Nederland en de Europese integratie, 1950-1986

 
English | Nederlands
S02246
25-04-1969
Actoren
Memorandum
Samenvatting
45. Europese conferentie.
Er wordt thans een ontwerp-resolutie opgesteld, die aan de betrokken landen kan worden voorgelegd, met het doel deze te aanvaarden voordat een conferentie wordt bijeengeroepen.
Luns zou in Parijs kunnen melden dat hij n.a.v. de resolutie van het Europees Parlementair Congres van nov. 1968 in het Nederlandse parlement heeft toegezegd te trachten de resolutie enig leven in te blazen.
De eerste reacties van de meeste landen waren positief, enkel Frankrijk en het VK waren negatief.
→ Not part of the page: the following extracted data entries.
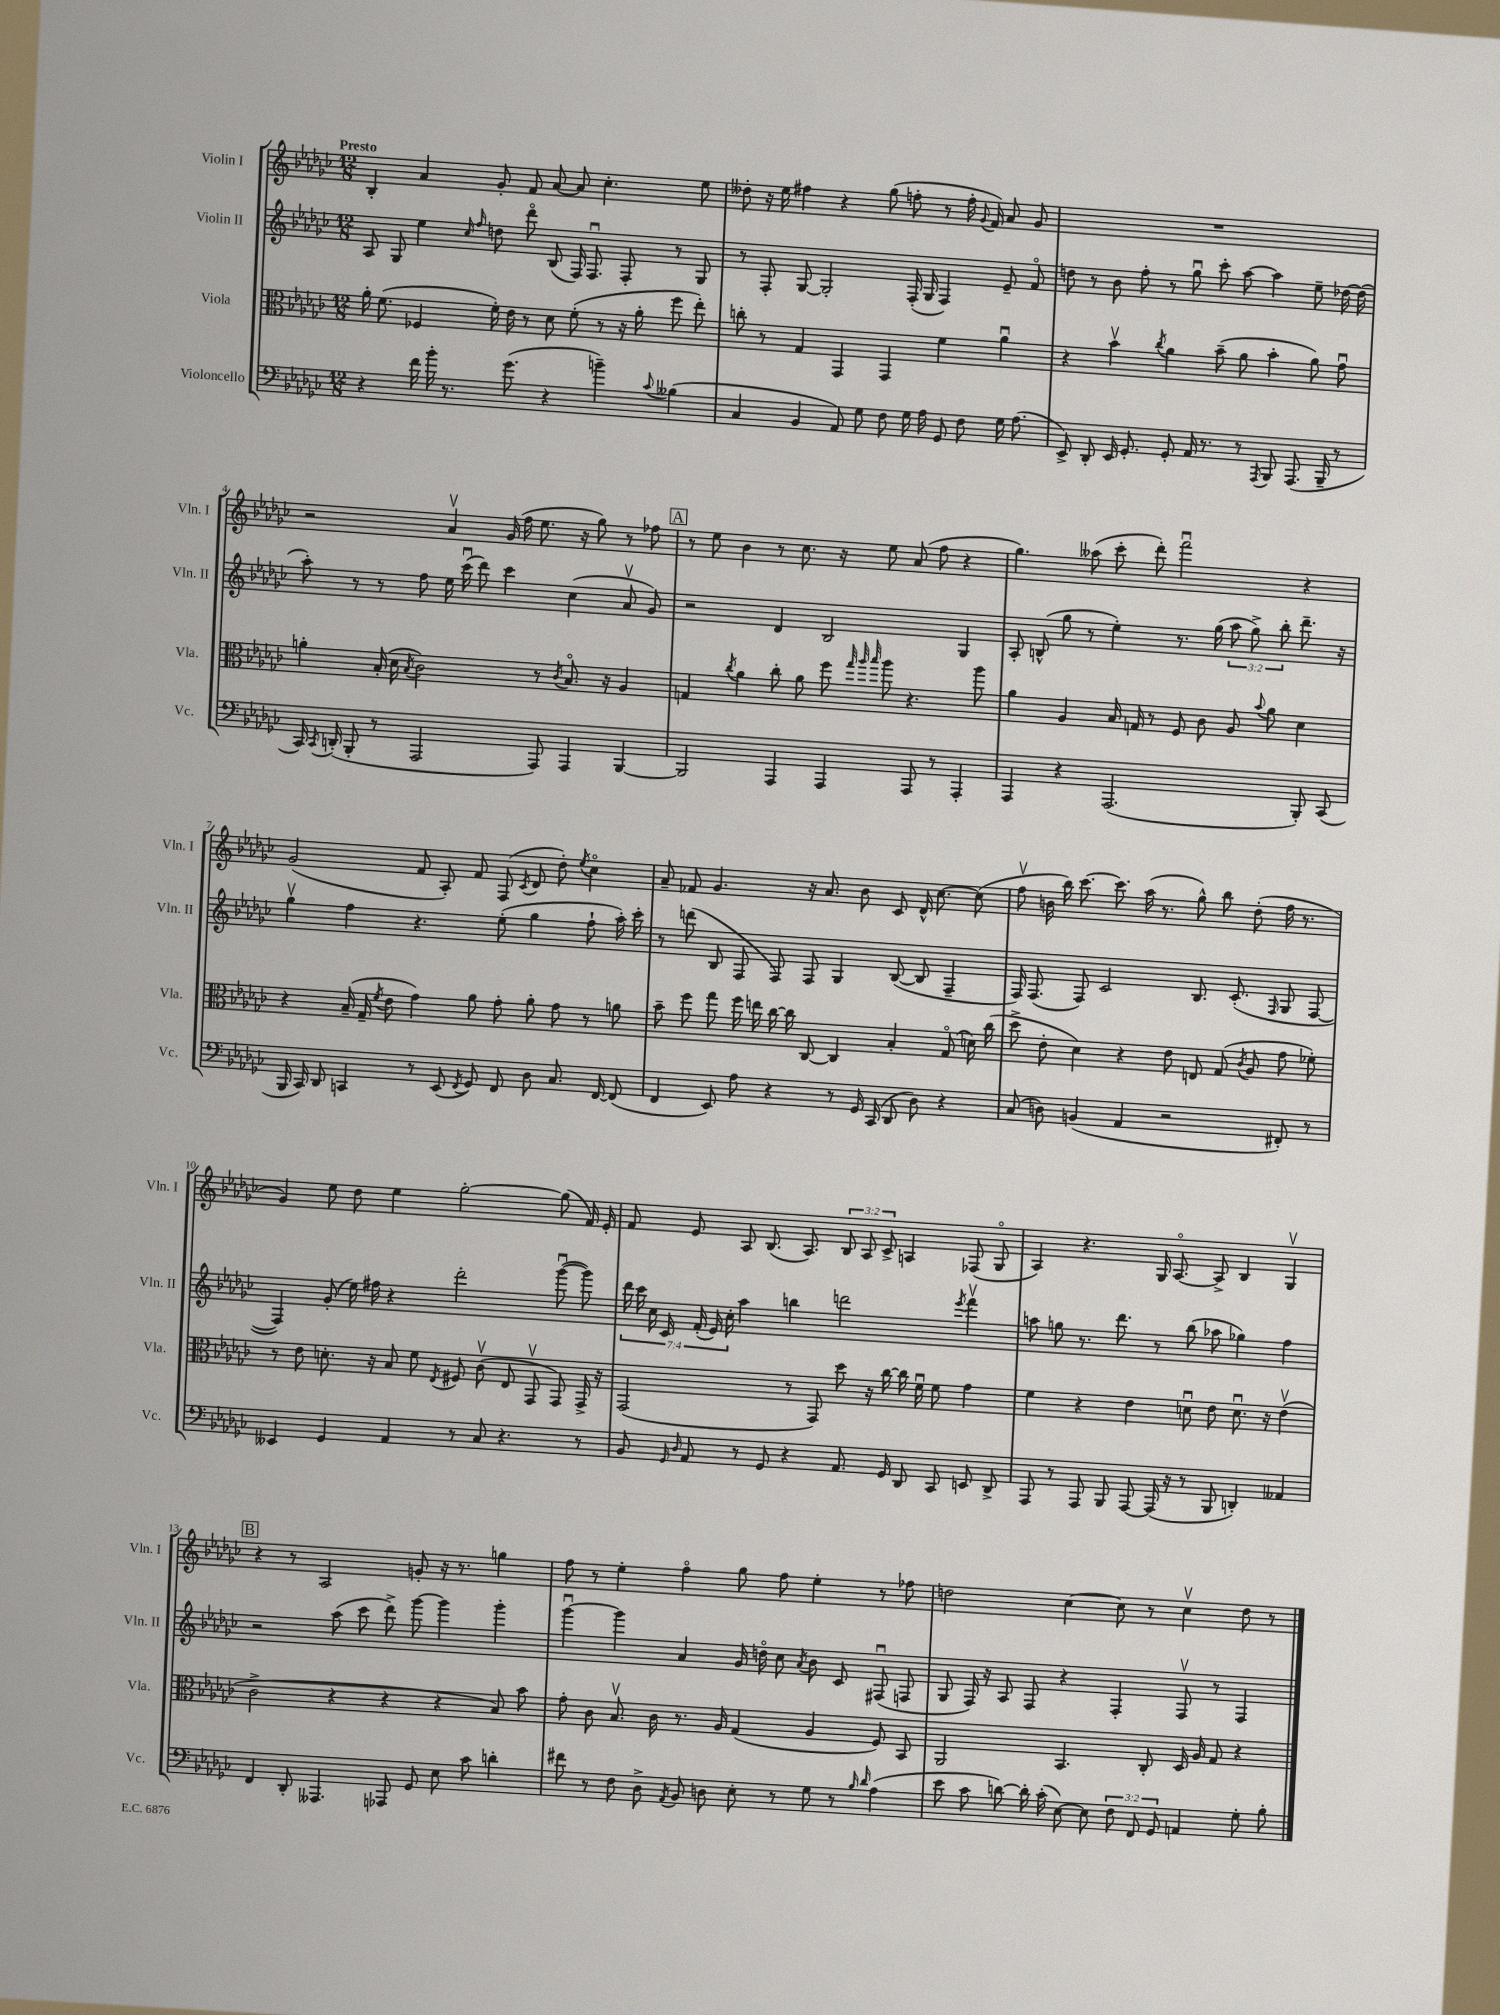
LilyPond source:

<<
\new StaffGroup <<
\new Staff = "s0" \with { instrumentName = "Violin I" shortInstrumentName = "Vln. I" } {
    \clef treble \key ges \major \numericTimeSignature \time 12/8 \override Staff.TupletNumber.text = #tuplet-number::calc-fraction-text \tempo "Presto"
    \autoBeamOff bes4-. aes'4 ges'8-. f'8 aes'8~ aes'8 ces''4.-. ees''8 |
    deses''8-. r16 ees''16 fis''4 r4 ges''8( f''8-. r8 f''16-. \appoggiatura { ges'8 } f'16) aes'8 ges'8 |
    R1. |
    r2 aes'4\upbow ges'16( f''16 ees''8. r16 ges''8) r8 fes''8 |
    \mark \markup { \box "A" } r8 ees''8 bes'4 r8 ces''8. r16 ees''8 aes'8( f''8 r4 |
    ges''4.) aeses''8( ces'''8-. des'''8-.) f'''2\downbow r4 |
    ges'2( f'8 aes8-.) f'8 f8( \acciaccatura { ces'8 } des'8 des''8-.) \acciaccatura { ees''8 } ces''4\flageolet |
    aes'8-- fes'8 ges'4. r16 aes'8. bes'8 ces'8 des'16-^ ces''8.~ ces''8( |
    f''8\upbow b'16 bes''16) ces'''8.~ ces'''8. aes''16( r8. ges''8-^) bes''8 des''8-.( f''16 r8. |
    ges'4) ees''8 des''8 ees''4 ges''2~-. ges''8( f'16) ees'16-. |
    f'8 ees'8 aes8 bes8.( aes8.) \tuplet 3/2 { bes8 aes8 ces'8-> } a4 fes8( ges8\flageolet |
    aes4) r4. ges16 aes8.~\flageolet aes8-> bes4 ges4\upbow |
    \mark \markup { \box "B" } r4 r8 aes2 g'8-. r16 r8. g''4 |
    f''8 r8 ees''4-. f''4\flageolet ges''8 f''8 ees''4-. r8 fes''8 |
    d''2 ces''4~ ces''8 r8 ces''4\upbow d''8 r8 \bar "|." |
}
\new Staff = "s1" \with { instrumentName = "Violin II" shortInstrumentName = "Vln. II" } {
    \clef treble \key ges \major \numericTimeSignature \time 12/8 \override Staff.TupletNumber.text = #tuplet-number::calc-fraction-text
    \autoBeamOff aes8 ges8 ees''4 \grace { ces''16 f''16 } d''8 des'''8\flageolet bes8( f16) f8.\downbow f8-. r8 ges8 |
    r8 f8-. ges8~ ges2-. f16-.( ges16 f4) ees'8-- f'8\flageolet |
    d''8 r8 bes'8 f''8-. r8 ges''8\downbow ces'''8-. aes''8~ aes''4 ees''8-- des''16~ des''16( |
    aes''8-.) r8 r8 f''8 ees''16 ces'''16\downbow( des'''8) ces'''4 ces''4( aes'8\upbow ges'8) |
    \mark \markup { \box "A" } r2 des'4 bes2 ges4 |
    aes8-. b8-^( ges''8 r8 ees''4-.) r8. ges''16( \tuplet 3/2 { aes''8 ges''8->) bes''8-. } des'''8.-- r16 |
    ges''4\upbow f''4 r4. ees''8-.( ges''4 f''8-! aes''16-.) ces'''16-. |
    r8 d'''8( bes8 f8 f8) f8 ges4 bes8~( bes8 f4-- |
    f16) f8.( f8) ces'2 bes8. ces'8.-.( \grace { f16 } ges8 f8~ |
    f4) ges'8-.( ees''16) fis''16 r4 des'''2-. ges'''8~\downbow( ges'''8) |
    \tuplet 7/4 { des'''16 ces'''16 ces''16 ces'16 f'16-.( ees'16) ces''16-. } aes''4 b''4 d'''2 \acciaccatura { ees'''8 } f'''4\upbow |
    a''8 g''8 r8. des'''8. r8 bes''8( aes''8 ges''4) f''4 |
    \mark \markup { \box "B" } r2 aes''8( ces'''8 des'''8->) ges'''8~ ges'''4 ges'''4-. |
    ges'''4~\downbow ges'''4 aes'4 ges'16 d''16\flageolet ces''8 \acciaccatura { aes'8 } bes'8 ces'8 fis8\downbow( f8 |
    ges8 f16) r16 aes8 f8 r4 f4-. f8\upbow r8 f4 \bar "|." |
}
\new Staff = "s2" \with { instrumentName = "Viola" shortInstrumentName = "Vla." } {
    \clef alto \key ges \major \numericTimeSignature \time 12/8
    \autoBeamOff aes'16-. f'8.( fes4 f'16-.) ees'16 r8 des'8 f'8-.( r8 r16 aes'16-. f''8 ees''8-.) |
    c''8-. r8 ges4 ges,4 ges,4 f'4 aes'4\downbow |
    r4 bes'4\upbow \acciaccatura { ces''8 } aes'4 bes'8--( aes'8 bes'4-. aes'8) ges'8\downbow |
    a'4-. bes16-.( des'16 \acciaccatura { bes8 } ces'2) r8 \acciaccatura { ces'8 } bes8.\flageolet r16 aes4 |
    \mark \markup { \box "A" } g4 \acciaccatura { ces''8 } aes'4 ces''8-. aes'8 f''8 \grace { ges''32 aes''32 bes''32 } aes''8 r4. aes''8 |
    aes'4 aes4 bes16 g16 r8 f8 ces'8 aes8 \appoggiatura { bes'8 } aes'8 des'4 |
    r4 bes16--( ges16-- \acciaccatura { f'8 } ees'8 ges'4) aes'8 ges'8-. aes'8-. ges'8 r8 a'8 |
    bes'8-- f''8 ges''8 f''16 e''16 ces''16~ ces''16 ces8~ ces4 bes4-. ges8\flageolet( d'16) ces''16( |
    des''8-> ees'8-. des'4) r4 ees'8 e8 ges8( \acciaccatura { ces'8 } aes8 ges'8 fes'8-.) |
    r8 ees'8 d'8.-. r16 bes8 f'8 \acciaccatura { ees8 } fis8 ces'8\upbow( ees8 ges,8\upbow ges,8) ges,16-> r16 |
    ges,2( r8 ges,8) des''8 r16 ces''16~ ces''16 f'16\downbow f'8 ges'4 |
    f'4 r4 ees'4 d'8\downbow ees'8 d'8.\downbow r16 ees'4\upbow( |
    \mark \markup { \box "B" } ces'2-> r4 r4 r4 bes8) bes'8 |
    ges'8-. ces'8 bes8.\upbow ces'16 r8. aes16 ges4( aes4 f8) bes,8 |
    aes,2 bes,4. ces8-. des16 aes16 ges8 r4 \bar "|." |
}
\new Staff = "s3" \with { instrumentName = "Violoncello" shortInstrumentName = "Vc." } {
    \clef bass \key ges \major \numericTimeSignature \time 12/8 \override Staff.TupletNumber.text = #tuplet-number::calc-fraction-text
    \autoBeamOff r4 f'16 bes'16-. r8. ges'8.( r4 b'4--) \appoggiatura { ces'8 } beses4( |
    ces4 bes,4 aes,8) ges8 f8 ges16 aes16 ges,8 f8 ges16 aes8.( |
    ees,8->) des,8-. ees,16 ges,8.-. ges,8-. aes,16 r8. r8 \acciaccatura { aes,,8 } bes,,8 aes,,8.( bes,,16-- r8 |
    ces,16) \acciaccatura { ces,8 } d,16-.( bes,,8-. r8 aes,,2 aes,,8) aes,,4 bes,,4~ |
    \mark \markup { \box "A" } bes,,2 aes,,4 aes,,4 aes,,8 r8 aes,,4-. |
    aes,,4 r4 aes,,2.( bes,,8-.) ces,8( |
    bes,,16 ces,16) des,8 c,4 r8 ees,8( \acciaccatura { f,8 } ges,8) f,8 des8 ces8. f,16~ f,8( |
    f,4 ees,8) aes8 r4 r8 ges,16 ces,16( des,8 des8) r4 |
    ces8( d8) b,4( aes,4 r2 fis,8-.) r8 |
    eeses,4 ges,4 aes,4 r8 ces8 r4. r8 |
    bes,8 \grace { ges,16 des16 } aes,8 r8 ges,8 r4 aes,8. ges,16 des,8 ces,8 e,8 des,8-> |
    aes,,8 r8 aes,,8 bes,,8 aes,,8~ aes,,16( r16 r8 bes,,8 d,4-.) aeses,4 |
    \mark \markup { \box "B" } f,4 des,8-. aeses,,4. aes,,8 ges,8 ees8 ces'8 d'4-. |
    fis'8 r8 f8 des8-> \acciaccatura { aes,8 } bes,8 d8 ees8-. r8 ges8 r8 \grace { bes16 des'16 } aes4( |
    ees'8 ces'8 d'8~) d'16-. ces'16-.( ees8~) ees8 \tuplet 3/2 { f8 f,8 ges,8 } a,4 ges8-. bes8-. \bar "|." |
}
>>
>>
Na ontvangst van de reacties staat Nederland voor de keuze om 1) de pogingen om een Europese conferentie tot stand te brengen te staken, 2) te trachten een bijeenkomst te beleggen van de EEG-landen en de vier kandidaat-leden, 3) te trachten een gemeenschappelijke noemer te vinden, op basis waarvan het mogelijk zou zijn alle gesondeerde landen te doen participeren.
Luns heeft voor het laatste gekozen, in de hoop en verwachting dat de Franse regering zich niet afzijdig wil houden van deze poging om uit de bestaande politieke impasse te geraken.
De Nederlandse regering meent dat het Benelux-memorandum de beste mogelijkheden biedt om, zolang de uitbreiding van de EG niet kan worden verwezenlijkt, tot nauwere samenwerking met de kandidaat-leden te komen.